What you need to do - Render this sentence from the gerrymandering text in Spanish: "Cracking is when a political group spreads voters of the opposition to prevent them from having a majority in any one district."

Gerrymandering
There are 4 primary techniques that politicians use when gerrymandering.
Cracking is when a political group spreads voters of the opposition to prevent them from having a majority in any one district.
Packing is when a political group forces all oppositional voters into one district to prevent them from voting in any other district. This results in an overrepresentation of opposition voters in one district, but an underrepresentation in all others.
Hijacking forces two incumbents (politicians who already hold an office) to run against each other. This forces one of them to lose their seat, resulting in an opening for a new politician.
Kidnapping moves an incumbent’s home address from one district to another. This forces the incumbent to run in a new district, or be faced with an unfair disadvantage in their previously held district.

Provided material -
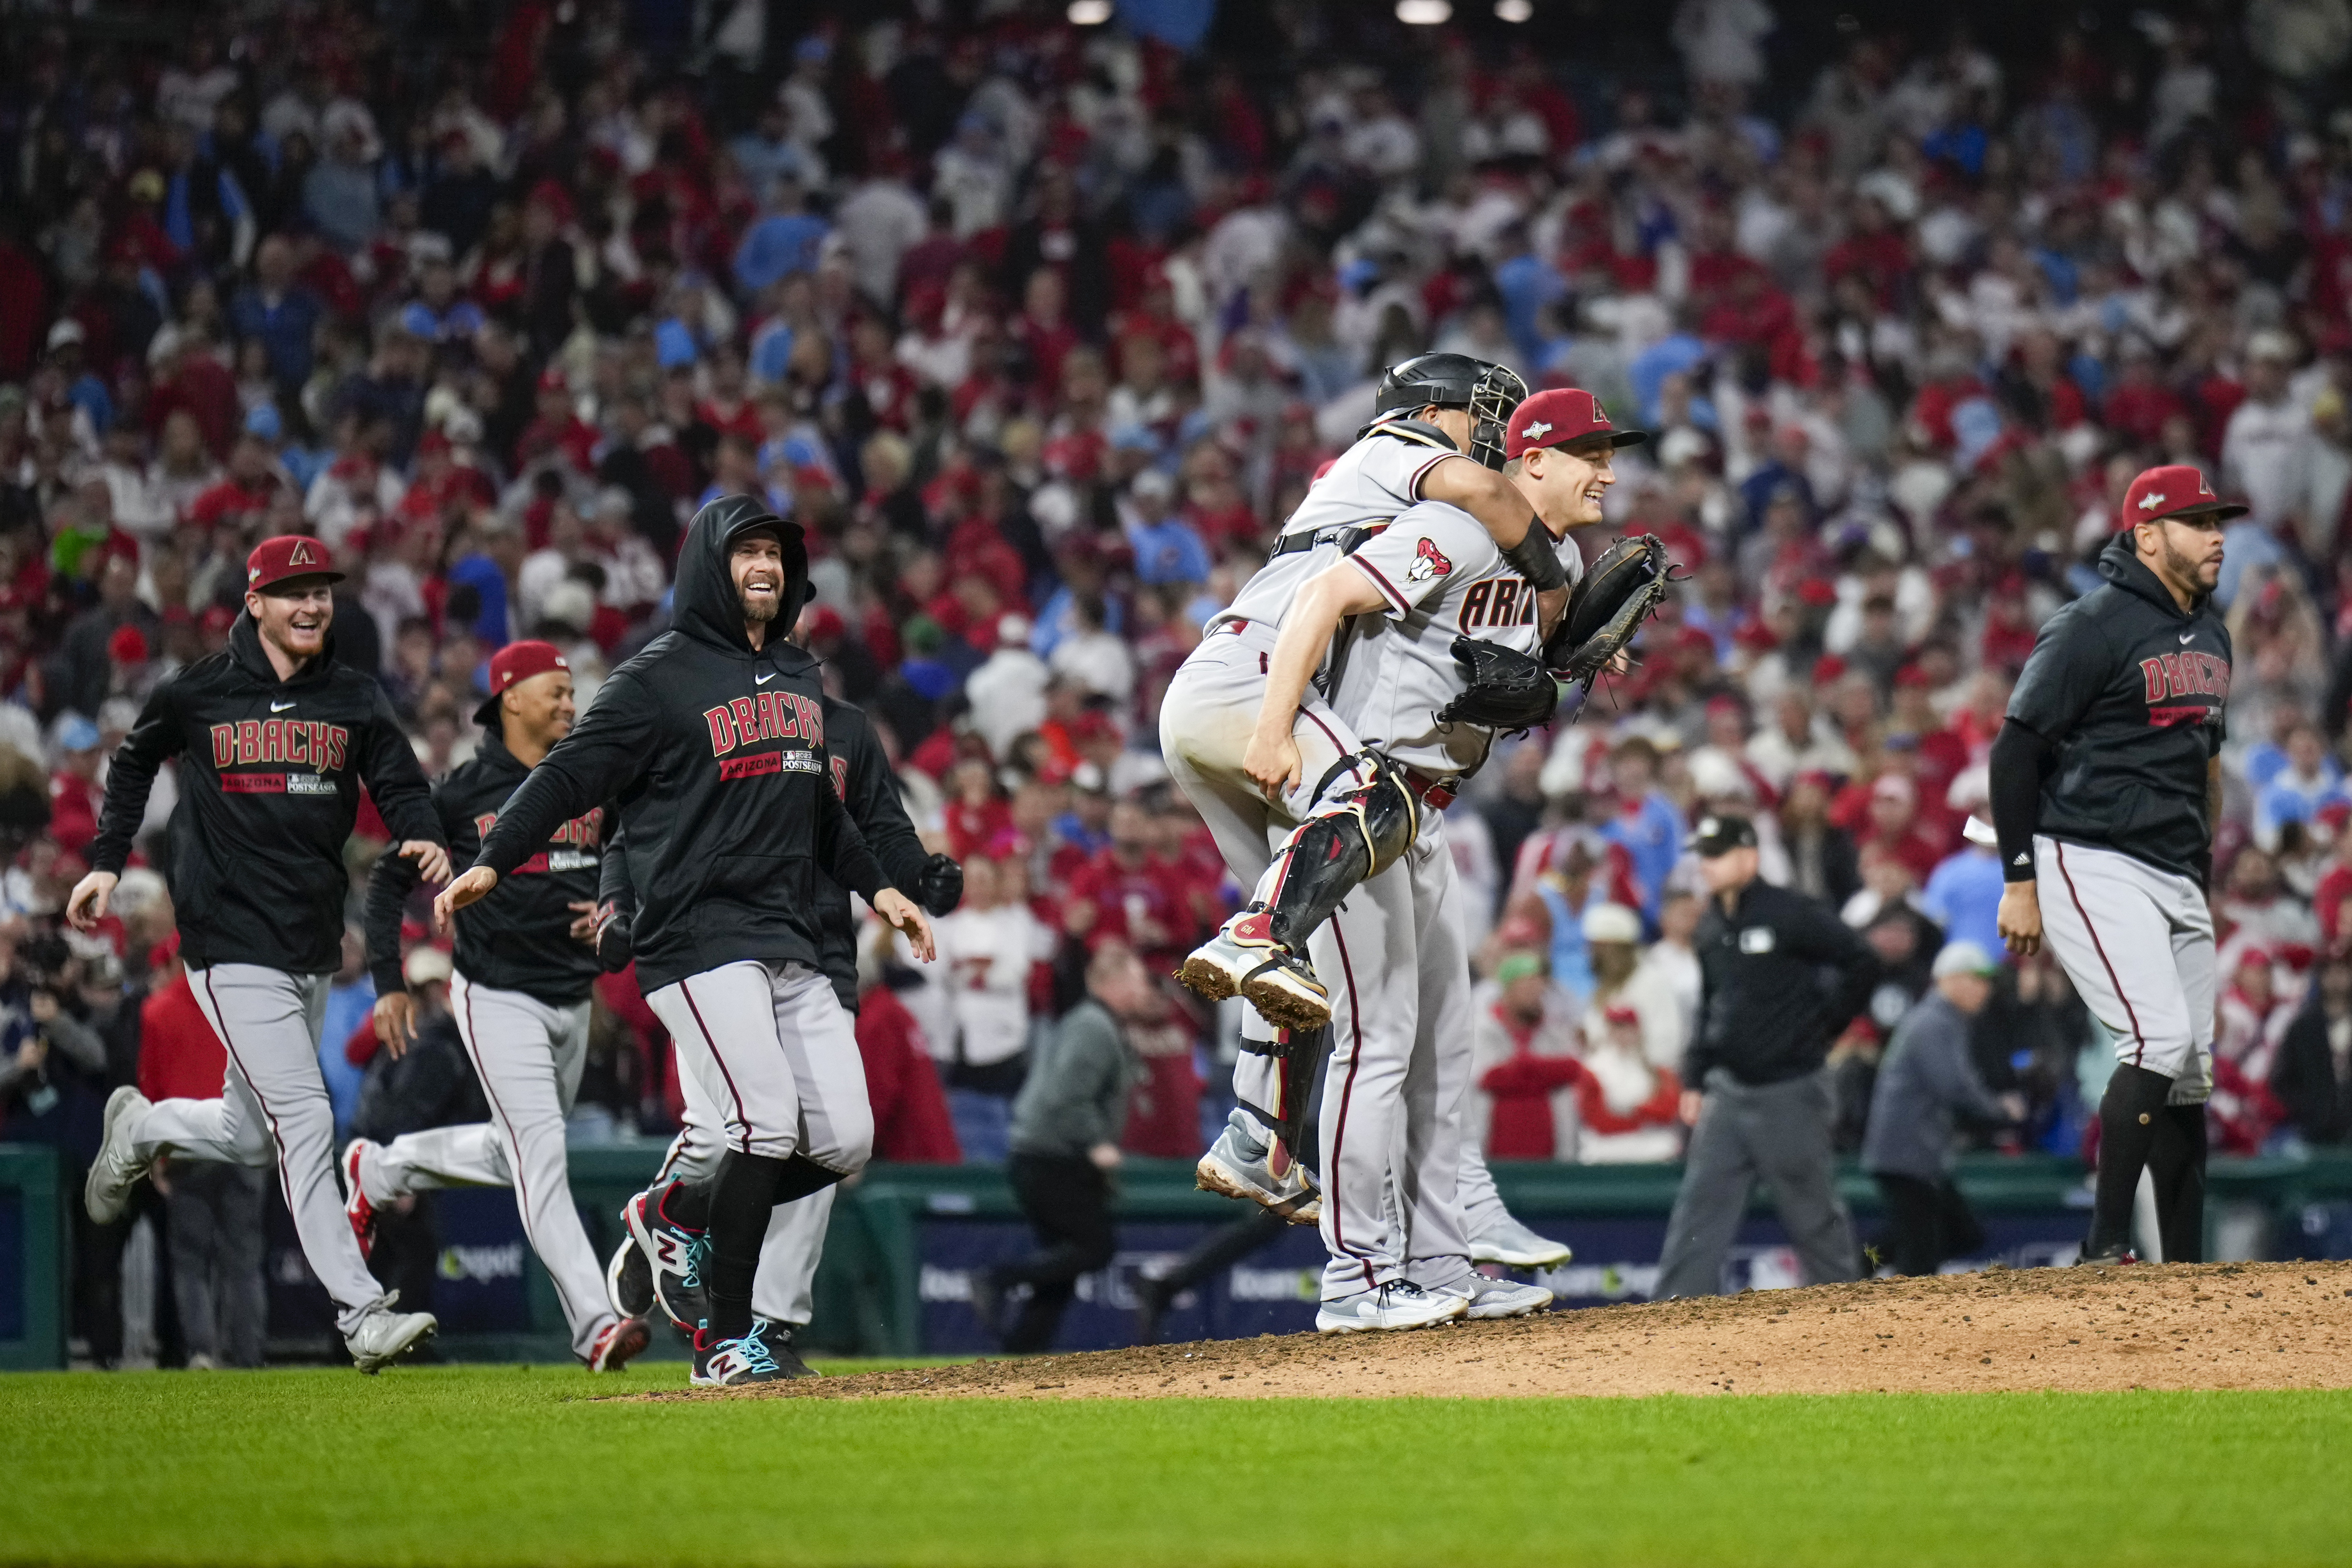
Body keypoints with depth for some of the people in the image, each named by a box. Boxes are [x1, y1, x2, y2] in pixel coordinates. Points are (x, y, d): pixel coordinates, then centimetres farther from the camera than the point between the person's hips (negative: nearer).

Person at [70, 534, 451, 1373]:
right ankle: (361, 1312, -17)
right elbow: (135, 763, 16)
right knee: (304, 1123, -15)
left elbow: (400, 786, 5)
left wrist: (423, 838, -17)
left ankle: (140, 1128, 45)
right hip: (233, 948, -5)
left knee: (253, 1136, 14)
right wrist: (107, 861, 10)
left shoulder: (357, 701, 7)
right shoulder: (196, 693, 0)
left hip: (314, 954, 5)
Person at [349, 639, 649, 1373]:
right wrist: (388, 985, -7)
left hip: (572, 1000, 7)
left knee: (517, 1155, 18)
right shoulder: (466, 791, -8)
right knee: (541, 1159, -15)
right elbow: (390, 880, 0)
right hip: (498, 1000, -7)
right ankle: (595, 1324, -21)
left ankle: (377, 1169, 40)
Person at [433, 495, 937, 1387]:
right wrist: (491, 863, -22)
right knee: (768, 1123, -20)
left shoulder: (800, 679, 19)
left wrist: (876, 887, 25)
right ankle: (725, 1342, -10)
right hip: (699, 940, -7)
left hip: (795, 948, 7)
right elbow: (571, 774, -10)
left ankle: (679, 1216, 20)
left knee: (845, 1143, -1)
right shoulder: (660, 678, -3)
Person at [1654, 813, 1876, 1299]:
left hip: (1790, 1090, -6)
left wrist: (1822, 1028, -8)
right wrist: (1694, 1081, 14)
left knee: (1813, 1214, 4)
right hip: (1728, 1090, 6)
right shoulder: (1711, 931, 10)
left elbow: (1862, 964, -12)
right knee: (1698, 1211, -2)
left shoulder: (1791, 915, -12)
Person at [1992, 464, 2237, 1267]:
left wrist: (2204, 881, 22)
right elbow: (2017, 749, -12)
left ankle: (2184, 1266, 12)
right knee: (2159, 1041, -21)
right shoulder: (2094, 627, -12)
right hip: (2093, 868, -8)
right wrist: (2020, 883, -15)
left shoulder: (2210, 634, 15)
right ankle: (2107, 1247, -16)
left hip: (2177, 878, 8)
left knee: (2192, 1071, 6)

Response for this exercise - El «cracking» es cuando un grupo político dispersa a los votantes de la oposición para impedir que tengan la mayoría en ningún distrito.